Work request: Here are some records; return them all exactly.

Data for this exercise:
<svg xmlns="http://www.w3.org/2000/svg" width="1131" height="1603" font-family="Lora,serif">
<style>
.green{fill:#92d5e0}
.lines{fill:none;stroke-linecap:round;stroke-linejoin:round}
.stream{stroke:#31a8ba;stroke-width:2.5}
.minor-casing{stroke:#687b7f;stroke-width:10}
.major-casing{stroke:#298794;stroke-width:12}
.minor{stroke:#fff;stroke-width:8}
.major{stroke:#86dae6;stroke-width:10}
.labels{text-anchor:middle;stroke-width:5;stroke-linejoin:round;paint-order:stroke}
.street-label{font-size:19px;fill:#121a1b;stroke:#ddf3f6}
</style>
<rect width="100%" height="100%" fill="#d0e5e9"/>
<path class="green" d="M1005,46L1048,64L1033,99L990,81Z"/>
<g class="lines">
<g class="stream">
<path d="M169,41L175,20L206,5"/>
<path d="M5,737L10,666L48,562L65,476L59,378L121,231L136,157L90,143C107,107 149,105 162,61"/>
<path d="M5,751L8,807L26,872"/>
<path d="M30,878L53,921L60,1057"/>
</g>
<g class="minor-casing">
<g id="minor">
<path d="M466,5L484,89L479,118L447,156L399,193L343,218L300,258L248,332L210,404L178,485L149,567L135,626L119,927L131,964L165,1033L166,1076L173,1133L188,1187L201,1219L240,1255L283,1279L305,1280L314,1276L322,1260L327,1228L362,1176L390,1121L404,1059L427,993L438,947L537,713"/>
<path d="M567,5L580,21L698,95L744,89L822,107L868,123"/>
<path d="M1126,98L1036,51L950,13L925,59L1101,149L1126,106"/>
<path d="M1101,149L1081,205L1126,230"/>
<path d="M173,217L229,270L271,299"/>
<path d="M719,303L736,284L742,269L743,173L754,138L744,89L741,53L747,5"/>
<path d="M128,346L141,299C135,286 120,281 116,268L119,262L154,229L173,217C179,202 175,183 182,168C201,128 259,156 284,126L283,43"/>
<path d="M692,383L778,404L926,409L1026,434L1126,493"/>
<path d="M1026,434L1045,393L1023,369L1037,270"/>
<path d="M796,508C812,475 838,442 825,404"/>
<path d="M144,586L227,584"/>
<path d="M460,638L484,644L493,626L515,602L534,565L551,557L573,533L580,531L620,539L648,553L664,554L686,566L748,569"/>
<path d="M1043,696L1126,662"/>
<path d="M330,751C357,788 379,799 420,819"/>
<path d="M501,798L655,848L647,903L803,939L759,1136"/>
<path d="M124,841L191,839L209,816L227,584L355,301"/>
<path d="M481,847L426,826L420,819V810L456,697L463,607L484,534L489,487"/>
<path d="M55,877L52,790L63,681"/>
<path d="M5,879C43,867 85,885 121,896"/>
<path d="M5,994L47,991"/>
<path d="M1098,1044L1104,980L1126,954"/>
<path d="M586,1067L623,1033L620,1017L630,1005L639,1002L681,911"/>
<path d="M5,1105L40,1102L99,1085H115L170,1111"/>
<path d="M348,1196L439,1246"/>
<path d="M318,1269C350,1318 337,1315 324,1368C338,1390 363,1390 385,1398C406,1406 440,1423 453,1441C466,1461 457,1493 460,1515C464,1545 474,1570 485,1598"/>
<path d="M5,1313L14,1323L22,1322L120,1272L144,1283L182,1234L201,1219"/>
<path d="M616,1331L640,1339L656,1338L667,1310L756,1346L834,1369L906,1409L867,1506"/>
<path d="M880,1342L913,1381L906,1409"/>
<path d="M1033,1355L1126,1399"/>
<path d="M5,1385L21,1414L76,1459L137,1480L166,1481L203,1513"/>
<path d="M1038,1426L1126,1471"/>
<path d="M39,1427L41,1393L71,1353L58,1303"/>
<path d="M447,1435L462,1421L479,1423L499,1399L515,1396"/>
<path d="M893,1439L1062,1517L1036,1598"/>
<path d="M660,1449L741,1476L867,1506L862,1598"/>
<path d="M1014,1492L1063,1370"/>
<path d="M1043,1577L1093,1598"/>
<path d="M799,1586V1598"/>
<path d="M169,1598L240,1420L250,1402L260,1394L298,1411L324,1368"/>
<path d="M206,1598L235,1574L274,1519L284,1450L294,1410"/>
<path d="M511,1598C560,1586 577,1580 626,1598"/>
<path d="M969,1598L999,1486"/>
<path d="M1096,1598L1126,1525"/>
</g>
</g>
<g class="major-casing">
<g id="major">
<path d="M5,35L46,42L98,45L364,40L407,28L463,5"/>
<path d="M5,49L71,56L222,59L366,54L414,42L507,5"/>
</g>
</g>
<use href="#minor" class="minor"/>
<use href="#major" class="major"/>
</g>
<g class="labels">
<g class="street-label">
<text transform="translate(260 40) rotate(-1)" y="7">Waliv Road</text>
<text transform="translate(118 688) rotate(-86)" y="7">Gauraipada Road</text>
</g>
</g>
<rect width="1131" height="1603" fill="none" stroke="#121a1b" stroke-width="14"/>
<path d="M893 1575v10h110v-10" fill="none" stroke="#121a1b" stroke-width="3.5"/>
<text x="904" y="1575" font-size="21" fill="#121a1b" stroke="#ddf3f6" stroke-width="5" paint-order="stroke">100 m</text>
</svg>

Response to this exercise:
<svg xmlns="http://www.w3.org/2000/svg" width="1131" height="1603" font-family="Lora,serif">
<style>
.green{fill:#92d5e0}
.lines{fill:none;stroke-linecap:round;stroke-linejoin:round}
.stream{stroke:#31a8ba;stroke-width:2.5}
.minor-casing{stroke:#687b7f;stroke-width:10}
.major-casing{stroke:#298794;stroke-width:12}
.minor{stroke:#fff;stroke-width:8}
.major{stroke:#86dae6;stroke-width:10}
.labels{text-anchor:middle;stroke-width:5;stroke-linejoin:round;paint-order:stroke}
.street-label{font-size:19px;fill:#121a1b;stroke:#ddf3f6}
</style>
<rect width="100%" height="100%" fill="#d0e5e9"/>
<path class="green" d="M1005,46L1048,64L1033,99L990,81Z"/>
<g class="lines">
<g class="stream">
<path d="M169,41L175,20L206,5"/>
<path d="M5,737L10,666L48,562L65,476L59,378L121,231L136,157L90,143C107,107 149,105 162,61"/>
<path d="M5,751L8,807L26,872"/>
<path d="M30,878L53,921L60,1057"/>
</g>
<g class="minor-casing">
<g id="minor">
<path d="M466,5L484,89L479,118L447,156L399,193L343,218L300,258L248,332L210,404L178,485L149,567L135,626L119,927L131,964L165,1033L166,1076L173,1133L188,1187L201,1219L240,1255L283,1279L305,1280L314,1276L322,1260L327,1228L362,1176L390,1121L404,1059L427,993L438,947L537,713"/>
<path d="M567,5L580,21L698,95L744,89L822,107L868,123"/>
<path d="M1126,98L1036,51L950,13L925,59L1101,149L1126,106"/>
<path d="M1101,149L1081,205L1126,230"/>
<path d="M173,217L229,270L271,299"/>
<path d="M719,303L736,284L742,269L743,173L754,138L744,89L741,53L747,5"/>
<path d="M128,346L141,299C135,286 120,281 116,268L119,262L154,229L173,217C179,202 175,183 182,168C201,128 259,156 284,126L283,43"/>
<path d="M692,383L778,404L926,409L1026,434L1126,493"/>
<path d="M1026,434L1045,393L1023,369L1037,270"/>
<path d="M796,508C812,475 838,442 825,404"/>
<path d="M144,586L227,584"/>
<path d="M460,638L484,644L493,626L515,602L534,565L551,557L573,533L580,531L620,539L648,553L664,554L686,566L748,569"/>
<path d="M1043,696L1126,662"/>
<path d="M330,751C357,788 379,799 420,819"/>
<path d="M501,798L655,848L647,903L803,939L759,1136"/>
<path d="M124,841L191,839L209,816L227,584L355,301"/>
<path d="M481,847L426,826L420,819V810L456,697L463,607L484,534L489,487"/>
<path d="M55,877L52,790L63,681"/>
<path d="M5,879C43,867 85,885 121,896"/>
<path d="M5,994L47,991"/>
<path d="M1098,1044L1104,980L1126,954"/>
<path d="M586,1067L623,1033L620,1017L630,1005L639,1002L681,911"/>
<path d="M5,1105L40,1102L99,1085H115L170,1111"/>
<path d="M348,1196L439,1246"/>
<path d="M318,1269C350,1318 337,1315 324,1368C338,1390 363,1390 385,1398C406,1406 440,1423 453,1441C466,1461 457,1493 460,1515C464,1545 474,1570 485,1598"/>
<path d="M5,1313L14,1323L22,1322L120,1272L144,1283L182,1234L201,1219"/>
<path d="M616,1331L640,1339L656,1338L667,1310L756,1346L834,1369L906,1409L867,1506"/>
<path d="M880,1342L913,1381L906,1409"/>
<path d="M1033,1355L1126,1399"/>
<path d="M5,1385L21,1414L76,1459L137,1480L166,1481L203,1513"/>
<path d="M1038,1426L1126,1471"/>
<path d="M39,1427L41,1393L71,1353L58,1303"/>
<path d="M447,1435L462,1421L479,1423L499,1399L515,1396"/>
<path d="M893,1439L1062,1517L1036,1598"/>
<path d="M660,1449L741,1476L867,1506L862,1598"/>
<path d="M1014,1492L1063,1370"/>
<path d="M1043,1577L1093,1598"/>
<path d="M799,1586V1598"/>
<path d="M169,1598L240,1420L250,1402L260,1394L298,1411L324,1368"/>
<path d="M206,1598L235,1574L274,1519L284,1450L294,1410"/>
<path d="M511,1598C560,1586 577,1580 626,1598"/>
<path d="M969,1598L999,1486"/>
<path d="M1096,1598L1126,1525"/>
</g>
</g>
<g class="major-casing">
<g id="major">
<path d="M5,35L46,42L98,45L364,40L407,28L463,5"/>
<path d="M5,49L71,56L222,59L366,54L414,42L507,5"/>
</g>
</g>
<use href="#minor" class="minor"/>
<use href="#major" class="major"/>
</g>
<g class="labels">
<g class="street-label">
<text transform="translate(260 40) rotate(-1)" y="7">Waliv Road</text>
<text transform="translate(118 688) rotate(-86)" y="7">Gauraipada Road</text>
</g>
</g>
<rect width="1131" height="1603" fill="none" stroke="#121a1b" stroke-width="14"/>
<path d="M893 1575v10h110v-10" fill="none" stroke="#121a1b" stroke-width="3.5"/>
<text x="904" y="1575" font-size="21" fill="#121a1b" stroke="#ddf3f6" stroke-width="5" paint-order="stroke">100 m</text>
</svg>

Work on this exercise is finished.